Wednesday, November 26, 2008

Never Out Of Style

Long, long ago, a woman gave her grand daughter a set of small porcelain dishes, a tea set. Tiny dinnerware so fine and elegant the light would shine through its edges like a milky stain glass window. It was more than that, though. It was a dinner set with tiny covered casserole, gravy boat and serving platter. There were small knives, forks and spoons. It was a taste of old Charleston elegance, a sip of time past when little girls wore long curls, long dresses and played on real stoves made small. It was a reminder of the grandmother's childhood when that first embroidered handkerchief appeared before she was five. A time when children were miniature adults and treasured beings whose time on earth was filled with being useful, or cut mercilessly short by a lack of antibiotics and simple necessities. It was a gift of love meant to be used and savored for a very long time.

The little girl's mother did not understand. She took the beautiful gift, placed it high on a shelf and never allowed the little girl to play with it. Once in a while the mother took it down, dusted off the top of the box, pulled the straw gently away from the tiny plates and allowed her to look at it, but if the child reached out even one chubby little finger she was quickly admonished not to touch and the box was put back on the shelf for another day. What that day was supposed to be no one will ever know because eventually the little girl grew up and forgot about her tiny box of beautiful cups and saucers.

One day the little girl fell in love and married. The grandmother made her a beautiful red table cloth and a set of napkins to match as a wedding gift, not something most people received in the sixties when life was all ironstone and avocado and harvest gold. It was a small linen cloth, made to fit a bridge table, or tea table and given to a generation even less likely to play bridge than the one before it. Still, it was a lovely gift, made with a craftsmanship and style forgotten by most women who were more likely to sew gingham mini dresses and wear love beads than drink tea from porcelain cups. The girl used it when she made chocolate fondues and then put it away and forgot it.

Many years later, when that little girl had children of her own, she remembered her tea set and the small red table cloth that was tucked away on another shelf way back high in the closet.

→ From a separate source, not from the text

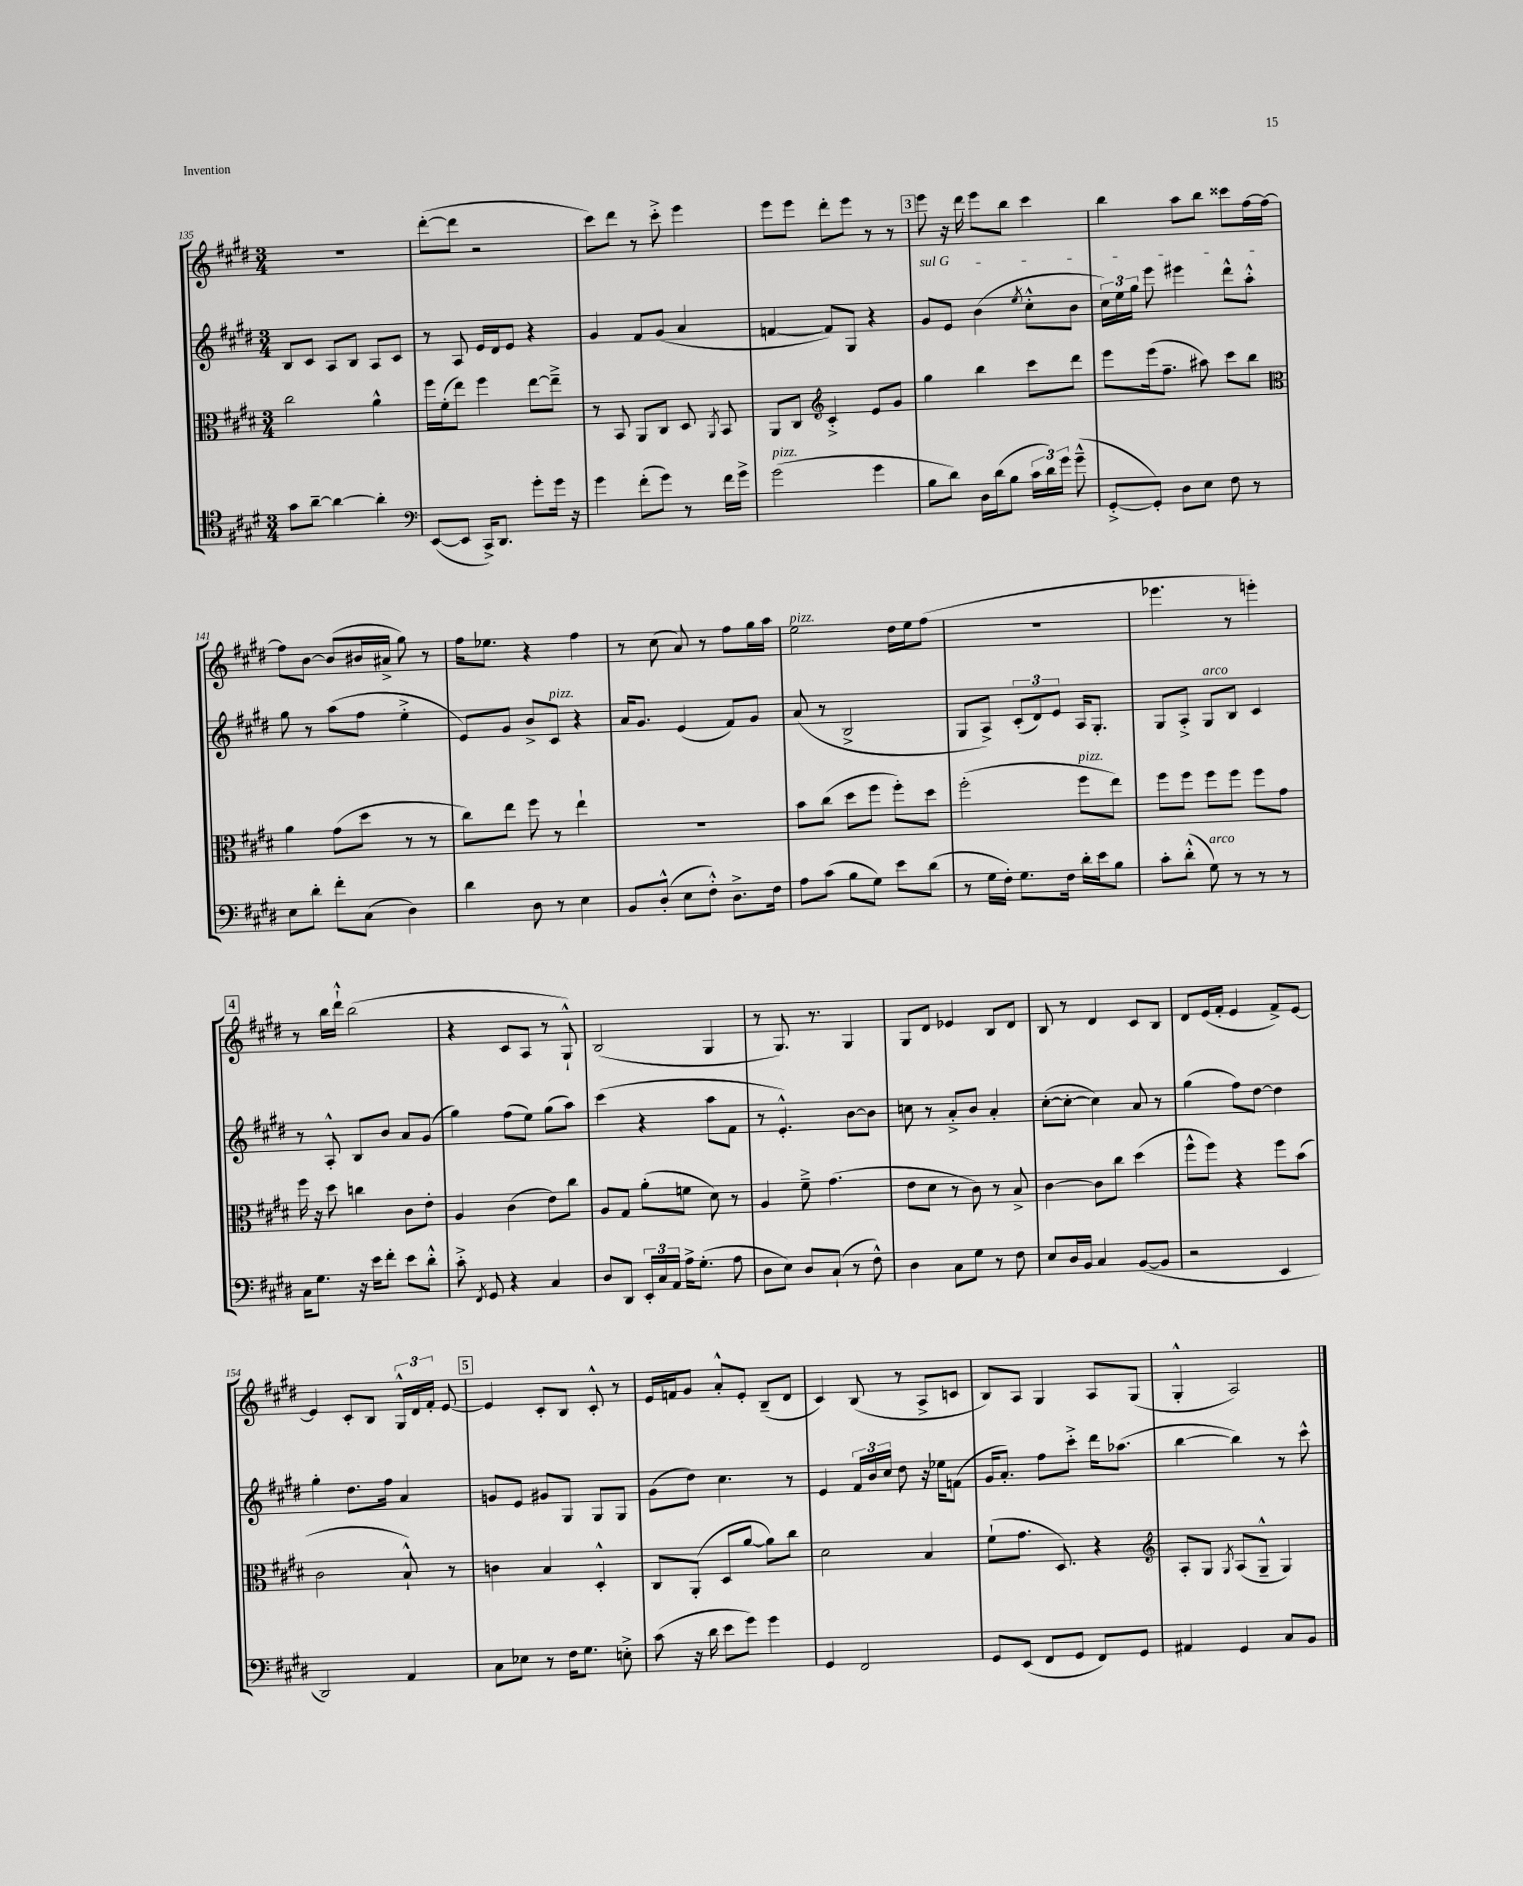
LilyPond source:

She remembered what her mother had said and did not give the tiny dishes to her own daughter to play with, but she did get them out a few times and served tea on the small red table cloth to very appreciative little girls. And boys too, because her sons also invited friends over for luncheon and ate cookie cutter peanut butter and jelly sandwiches off of the plates while drinking apple juice from the little cups. Time passed and her little girl grew up and had little girls of her own.

She didn't see these little girls very often, but one day, while they were still small she got out the tea set and the little red table cloth and they ate their lunch on the little table at the end of her kitchen counter and it was such a sweet moment she never forgot it. It made her think of her own grandmother, a. little girl who grew up far away in the Carolinas and learned to sew when today's children were still watching Sesame Street. These little girls grew up too.

Now the little girl who received a beautiful porcelain set of dishes from her grandmother when she was very small, is a grandmother one more time. Today was her birthday, so she got out her lovely little dishes and wiped them clean of the dust that has accumulated while they waited for the newest little diner. He is two years old, about the same age the little girl's grandmother was when she drank her first Cambridge tea. The little red table cloth covered his small table and it was set for a party. There was a tiny cake shaped like a dog, ice cream carved into tiny white balls, small hot dogs stuffed with cheese and baked in biscuits and chocolate poured from a porcelain tea pot. He used the small red napkin by the side of his plate, sang happy birthday in his high baby voice and it was a perfect day.

It was an old fashioned birthday, once more in the Carolinas. A birthday filled not with expensive store bought gifts no one can afford, but the gifts of love and good cheer and good manners surrounding the singing of songs and instruments played by those attending. It was a birthday filled with sweet smiles and sweet hugs and sweet food just like it might have been when his great great grandmother was growing up in the long aftermath of the civil war. It was a gift passed down through the ages from another grandmother who loved a little girl as much as I love Brooke and Tiffany and Lennon.

Love's legacy never goes out of style.